• **Exercise goal**: Report each line of the listing below that contains the word "they", copying the line in full. Matches must have the same uppercase and lowercase letters.

##############################

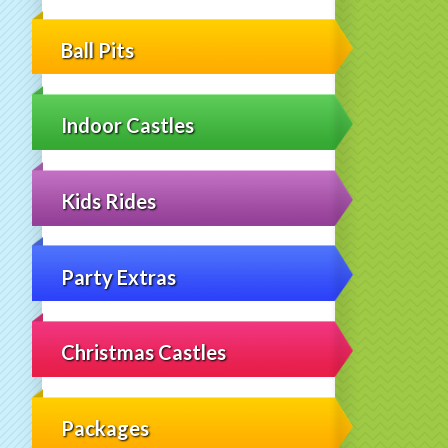
Ball Pits
Indoor Castles
Kids Rides
Party Extras
Christmas Castles
Packages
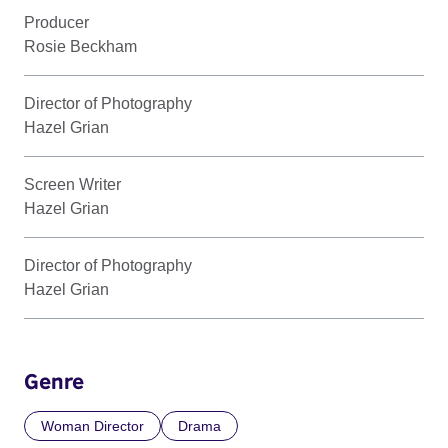
Producer
Rosie Beckham
Director of Photography
Hazel Grian
Screen Writer
Hazel Grian
Director of Photography
Hazel Grian
Genre
Woman Director
Drama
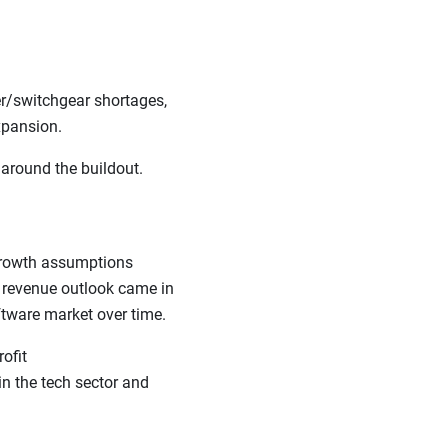
er/switchgear shortages,
 expansion.
 around the buildout.
 growth assumptions
t revenue outlook came in
oftware market over time.
ofit
in the tech sector and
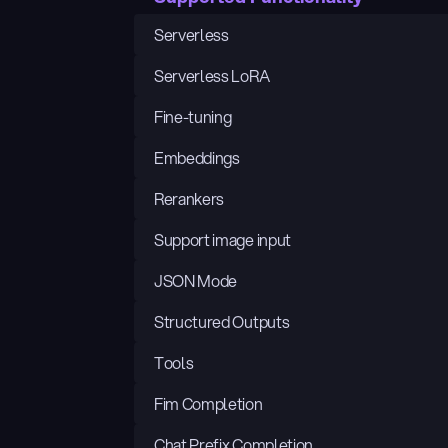
Serverless
Serverless LoRA
Fine-tuning
Embeddings
Rerankers
Support image input
JSON Mode
Structured Outputs
Tools
Fim Completion
Chat Prefix Completion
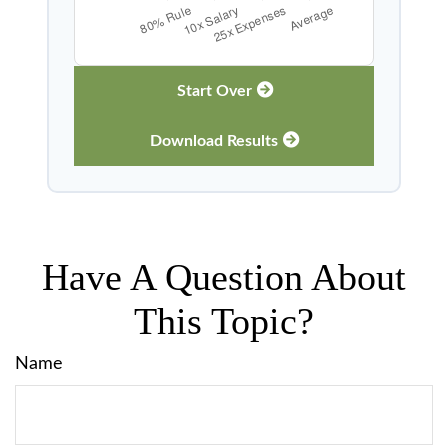
Start Over
Download Results
Have A Question About
This Topic?
Name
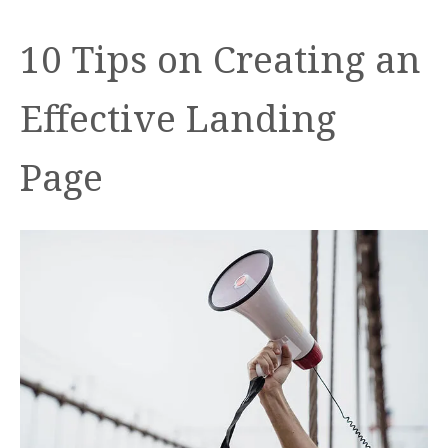
10 Tips on Creating an
Effective Landing
Page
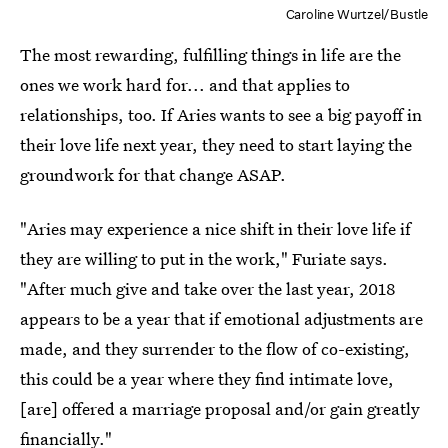
Caroline Wurtzel/Bustle
The most rewarding, fulfilling things in life are the
ones we work hard for... and that applies to
relationships, too. If Aries wants to see a big payoff in
their love life next year, they need to start laying the
groundwork for that change ASAP.
"Aries may experience a nice shift in their love life if
they are willing to put in the work," Furiate says.
"After much give and take over the last year, 2018
appears to be a year that if emotional adjustments are
made, and they surrender to the flow of co-existing,
this could be a year where they find intimate love,
[are] offered a marriage proposal and/or gain greatly
financially."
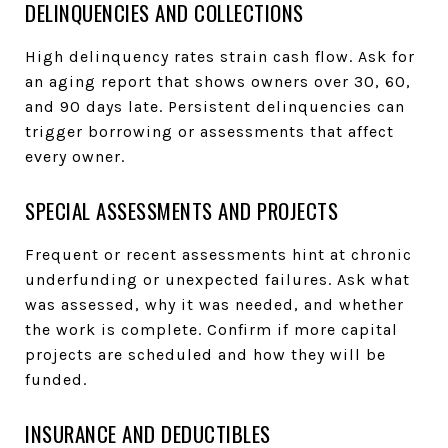
DELINQUENCIES AND COLLECTIONS
High delinquency rates strain cash flow. Ask for
an aging report that shows owners over 30, 60,
and 90 days late. Persistent delinquencies can
trigger borrowing or assessments that affect
every owner.
SPECIAL ASSESSMENTS AND PROJECTS
Frequent or recent assessments hint at chronic
underfunding or unexpected failures. Ask what
was assessed, why it was needed, and whether
the work is complete. Confirm if more capital
projects are scheduled and how they will be
funded.
INSURANCE AND DEDUCTIBLES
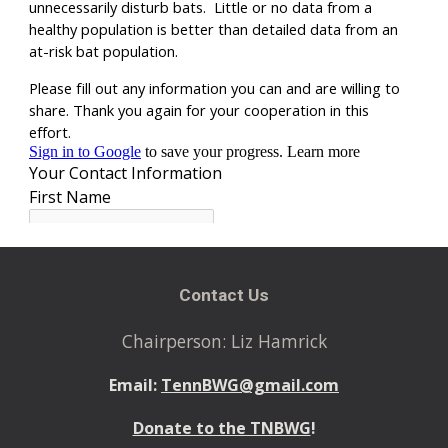
Contact Us
Chairperson: Liz Hamrick
Email:
TennBWG@gmail.com
Donate to the TNBWG
!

##############################

• **Task response**:
their love life next year, they need to start laying the
they are willing to put in the work," Furiate says.
made, and they surrender to the flow of co-existing,
this could be a year where they find intimate love,
projects are scheduled and how they will be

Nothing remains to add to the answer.